→ Data extract
────

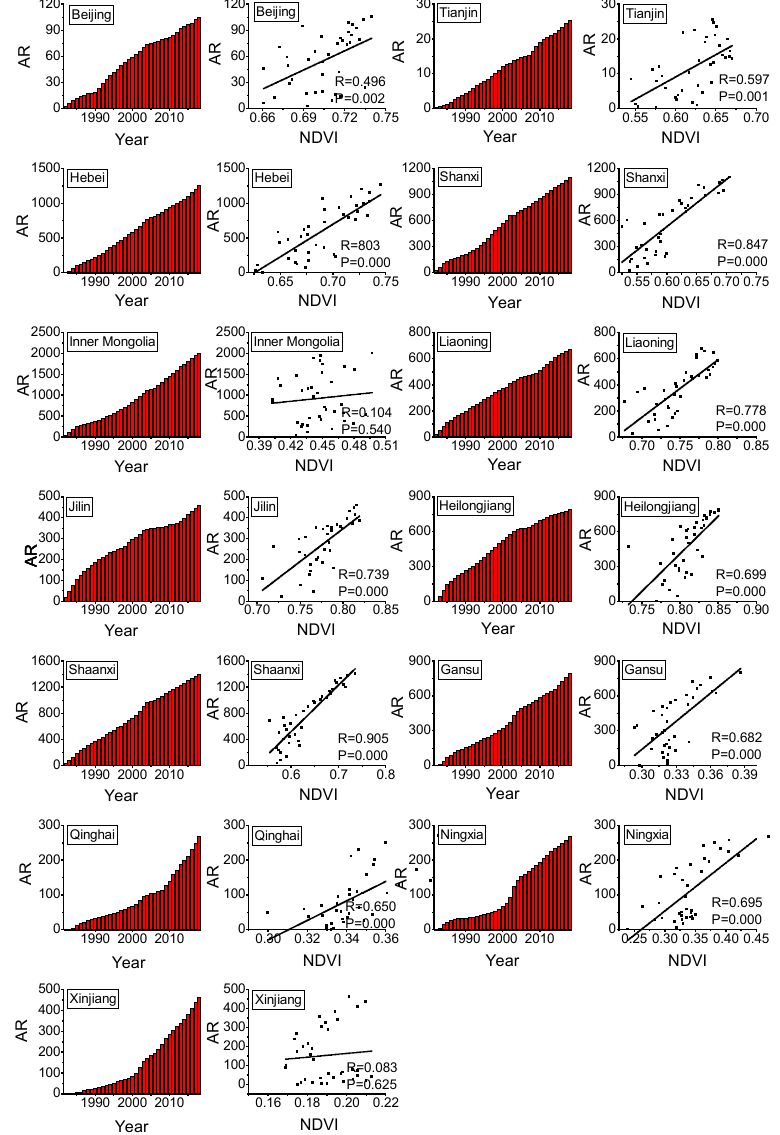
Figure 12. Accumulated reforestation area for different provinces in northern China and its relationship with regional average NDVI from 1982 to 2018 (AR represents the accumulated reforestation area, and the unit is 100 km 2 ; NDVI represents the regional average NDVI for provinces; R is the correlation coefficient; P presents the significance of the linear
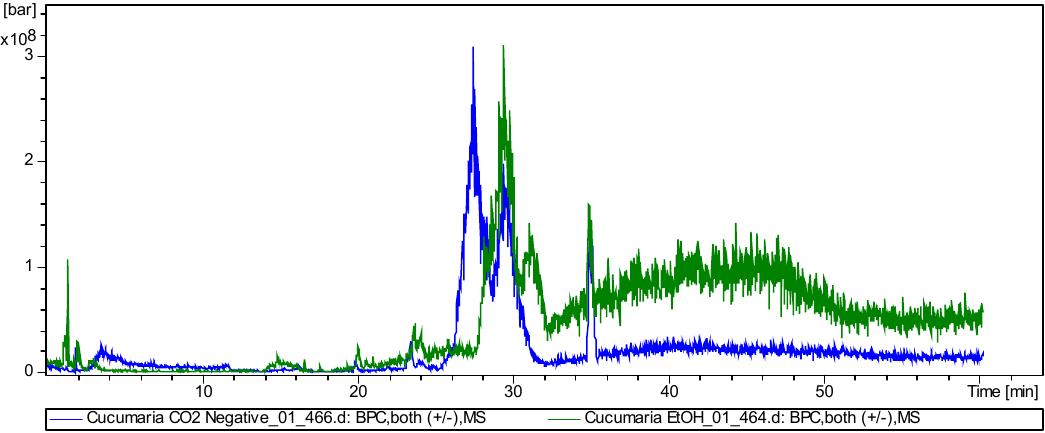
Figure 3. Liquid chromatography–electrospray mass spectrometry (LC-ESI MS) total compounds chromatogram of detected triterpene glycosides in negative ion mode (sulfated, disulfated and non-sulfated glycosides were detected as [M − Na] − , [M − 2Na] 2 − and [M − H] − ions) in supercritical extract of C. frondosa japonica .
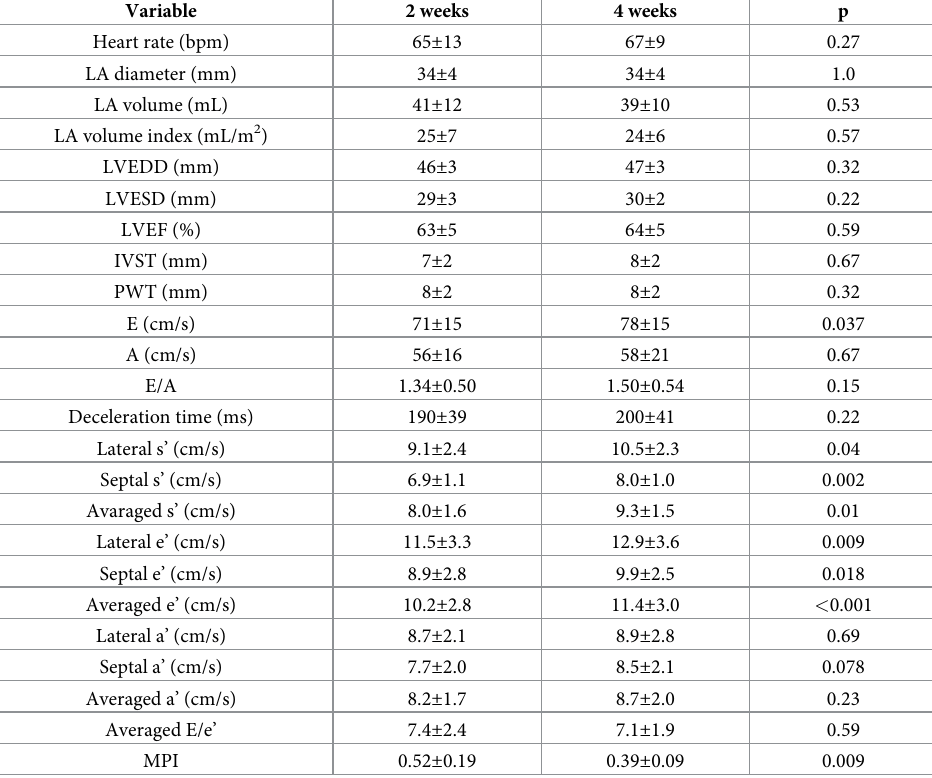
Table 3. Conventional echocardiographic parameters at 2 and 4 weeks after diagnosis of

────

→ Task to complete
Which lines in the listing above include the string "Figure"? Copy each of them.

→ Exercise response
Figure 12. Accumulated reforestation area for different provinces in northern China and its relationship with regional average NDVI from 1982 to 2018 (AR represents the accumulated reforestation area, and the unit is 100 km 2 ; NDVI represents the regional average NDVI for provinces; R is the correlation coefficient; P presents the significance of the linear
Figure 3. Liquid chromatography–electrospray mass spectrometry (LC-ESI MS) total compounds chromatogram of detected triterpene glycosides in negative ion mode (sulfated, disulfated and non-sulfated glycosides were detected as [M − Na] − , [M − 2Na] 2 − and [M − H] − ions) in supercritical extract of C. frondosa japonica .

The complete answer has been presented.